En otras palabras, no existen regiones en España como Estonia en Europa o Tennessee en Estados Unidos, que intenten superar su pobreza relativa ofreciendo mayores oportunidades a la actividad empresarial y atrayendo inversiones. Y esto debería hacer reflexionar a quienes dirigen la política económica de Andalucía y otras comunidades autónomas que se sitúan en la zona más baja de la renta per cápita regional.

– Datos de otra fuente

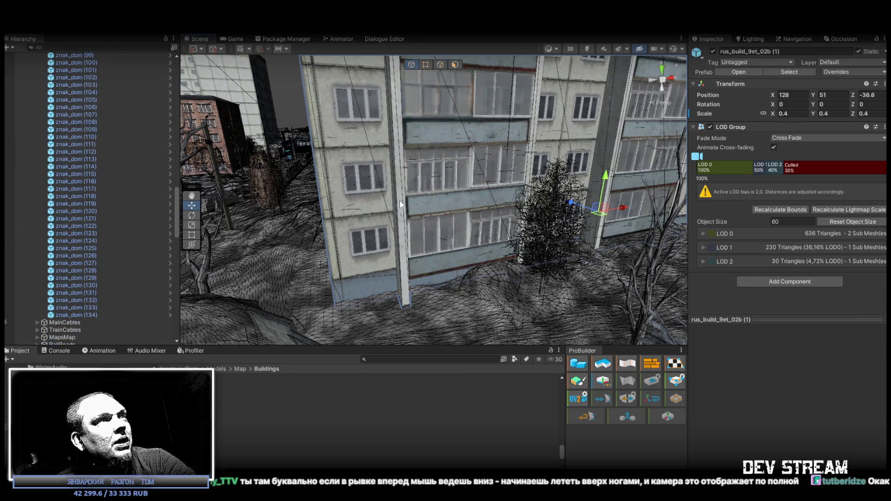
click(427, 201)
click(793, 130)
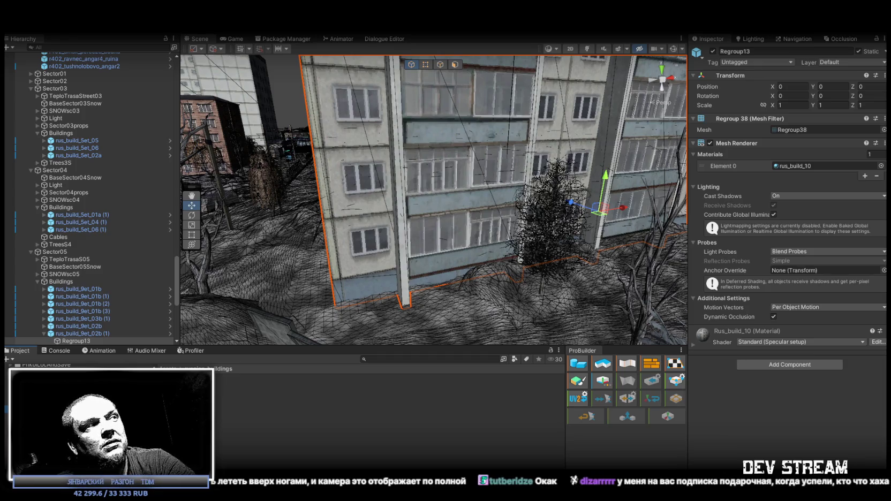
mouse_move(588, 168)
mouse_down()
mouse_move(490, 281)
mouse_move(535, 241)
mouse_move(710, 163)
mouse_move(708, 152)
mouse_up()
key(w)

La experiencia ha demostrado, de forma repetida, que los subsidios y las ayudas públicas no fomentan el desarrollo económico, que sólo se puede conseguir con una mayor actividad del sector privado y una menor regulación estatal. Dicho de otro modo, Andalucía y Extremadura no son las regiones más pobres de España porque sus gobiernos no tengan dinero para aumentar todavía más el gasto público. Lo son porque sus regulaciones e impuestos ahogan la actividad económica.